Traditional tanning is a tedious work requiring resilience. Photo: TRT Afrika.

By Abdulwasiu Hassan and Sani Aliyu

On a vast sun-baked field somewhere in the hinterland of war-ravaged Sudan, Abker Arzika explains with the clarity of a consummate practitioner of his craft the hard grind a piece of animal hide must go through to turn into luxurious leather.

"That's raw hide being dried in the sun," Arzika tells TRT Afrika, pointing to a pile of semi-dry animal skin lying on the ground.

He is standing in what is a typical tannery field, one among dozens of such traditional enterprises that dot the Sudanese landscape. Strewn across the field are rectangular pits meant to soak raw hide in various chemical and plant-based solutions as part of an intricate tanning process.

Wooden stilts pegged a few metres apart – from one end of the field to the other — support what look like clothes lines from a distance.

Workers use blade-like implements to scrape the last vestiges of dried animal flesh from the pieces of hide put out to dry in the sun.

The fighting in Sudan has affected traditional tannery. TRT Afrika Photo

The task of cleansing the hide of "impurities" has to be perfect for the finished leather to be of the highest grade, says Arzika.

Big money

While the quality of processed hide emerging from traditional tanneries in Sudan remains a global benchmark of a sort, this centuries-old business seems to have taken a beating because of the ongoing fighting within the country.

Import of hide and skin from Nigeria and other West African countries is down to a trickle, as is export of leather by producers in the continent.

The traditional and industrial tanning contributes significantly to the African economy. For example, Nigeria earned $3 billion just from the leather industry in the past 20 years, according to World Bank data.

Countries like Sudan, Chad and Senegal make 5% to 10% of their total revenue from leather, while Kenya, Burundi and Tanzania generate up to 11% of their gross turnover.

Most of the people in the traditional tannery business in Sudan are from the Hausa community. Photo: TRT Afrika

In Sudan, thousands who engaged in the traditional tannery business say they are gainfully employed because of the global demand for leather from Africa.

Ishaq Sa’adu, a Nigerian based in Sudan, is among those who have expanded their horizons in tandem with growing opportunity.
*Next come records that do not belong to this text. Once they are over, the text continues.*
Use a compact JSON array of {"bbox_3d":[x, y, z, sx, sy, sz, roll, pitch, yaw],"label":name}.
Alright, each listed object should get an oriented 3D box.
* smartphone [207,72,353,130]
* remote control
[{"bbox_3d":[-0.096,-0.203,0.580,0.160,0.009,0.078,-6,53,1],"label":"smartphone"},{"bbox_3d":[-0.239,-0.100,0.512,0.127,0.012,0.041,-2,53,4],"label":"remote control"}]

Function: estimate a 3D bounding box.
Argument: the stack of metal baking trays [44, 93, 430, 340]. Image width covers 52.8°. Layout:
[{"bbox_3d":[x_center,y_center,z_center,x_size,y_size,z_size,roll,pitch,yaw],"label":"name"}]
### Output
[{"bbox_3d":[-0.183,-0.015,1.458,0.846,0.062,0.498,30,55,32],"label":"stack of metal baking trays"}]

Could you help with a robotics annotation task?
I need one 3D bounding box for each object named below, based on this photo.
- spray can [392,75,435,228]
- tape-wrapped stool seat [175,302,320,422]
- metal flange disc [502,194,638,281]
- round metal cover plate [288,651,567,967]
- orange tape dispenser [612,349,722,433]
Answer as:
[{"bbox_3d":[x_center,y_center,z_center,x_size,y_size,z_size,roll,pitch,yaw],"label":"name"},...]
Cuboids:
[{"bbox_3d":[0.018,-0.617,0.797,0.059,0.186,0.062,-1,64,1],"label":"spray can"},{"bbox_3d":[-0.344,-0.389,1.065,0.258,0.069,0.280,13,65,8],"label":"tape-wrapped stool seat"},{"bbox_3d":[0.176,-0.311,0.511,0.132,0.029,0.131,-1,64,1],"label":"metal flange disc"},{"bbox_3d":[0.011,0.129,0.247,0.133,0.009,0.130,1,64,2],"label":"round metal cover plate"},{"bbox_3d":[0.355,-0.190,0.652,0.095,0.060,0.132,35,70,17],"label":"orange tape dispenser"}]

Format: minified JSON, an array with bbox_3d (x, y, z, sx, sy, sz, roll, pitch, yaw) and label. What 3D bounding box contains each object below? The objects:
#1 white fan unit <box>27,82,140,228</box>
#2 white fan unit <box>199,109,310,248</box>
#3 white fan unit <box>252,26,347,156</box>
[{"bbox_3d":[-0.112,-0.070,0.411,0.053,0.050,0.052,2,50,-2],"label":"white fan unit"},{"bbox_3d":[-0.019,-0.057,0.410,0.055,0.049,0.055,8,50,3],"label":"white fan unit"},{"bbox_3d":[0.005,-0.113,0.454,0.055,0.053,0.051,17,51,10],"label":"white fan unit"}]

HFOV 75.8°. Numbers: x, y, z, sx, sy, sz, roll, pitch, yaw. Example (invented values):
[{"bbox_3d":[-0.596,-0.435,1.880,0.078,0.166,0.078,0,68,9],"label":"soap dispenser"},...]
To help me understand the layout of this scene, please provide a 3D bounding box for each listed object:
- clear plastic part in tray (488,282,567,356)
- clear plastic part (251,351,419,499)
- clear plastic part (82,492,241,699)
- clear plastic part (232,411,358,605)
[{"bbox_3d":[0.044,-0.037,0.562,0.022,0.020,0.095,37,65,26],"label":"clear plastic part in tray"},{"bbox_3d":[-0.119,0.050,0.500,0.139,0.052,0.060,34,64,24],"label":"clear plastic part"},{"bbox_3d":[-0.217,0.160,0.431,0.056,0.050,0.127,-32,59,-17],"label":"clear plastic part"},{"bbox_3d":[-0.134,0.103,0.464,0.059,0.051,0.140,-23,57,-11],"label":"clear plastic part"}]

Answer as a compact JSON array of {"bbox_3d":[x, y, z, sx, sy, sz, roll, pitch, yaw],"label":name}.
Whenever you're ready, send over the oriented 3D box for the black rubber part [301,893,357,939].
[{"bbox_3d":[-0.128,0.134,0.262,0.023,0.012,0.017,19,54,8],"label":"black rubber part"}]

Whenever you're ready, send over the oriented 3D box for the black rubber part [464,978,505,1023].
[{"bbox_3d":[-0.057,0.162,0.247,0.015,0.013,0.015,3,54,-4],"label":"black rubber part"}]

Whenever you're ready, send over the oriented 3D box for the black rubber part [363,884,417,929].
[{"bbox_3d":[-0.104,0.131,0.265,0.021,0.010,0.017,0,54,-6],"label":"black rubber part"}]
"Earlier, we would be doing just tanning. Now, we export leather to Nigeria," Ishaq tells TRT Afrika.

Legacy of leather

Working in traditional tanneries requires a fair deal of expertise – from cleaning the hide of impurities and removing air from the skin to polishing the leather till it becomes soft and shiny.

Processing of hide entails soaking the pieces in water for a day and then smearing it with firewood ash. "We apply potash, too, but since potassium is now expensive, its ash that we use more frequently," explains Arzika.

The leather industry is crucial in many African countries. Photo: Reuters

Another ingredient called "jhir" is added to the soaked hide and left like that for two days, after which the skin falls off.

The skin is then soaked in a pit of water before being dipped in an acacia nilotica solution. Once dried, whatever remains of the meat is scraped off. A few more rounds of soaking in acacia nilotica solution follow before salt is applied to the hide.

Traditional tanning methods produce leather suitable for a variety of fashion accessories such as bags, shoes and belts crafted both within and outside Africa.

The business may be a money-spinner, but the war in Sudan has made it harder for those in the industry to import enough animal hide into the country to process and export.

Traditional tanneries have been hit the hardest by the conflict, leaving them clinging to hope that peace will soon return to the country and they can add to the value chain and continue to eke out a living from what is potentially still a roaring business worldwide.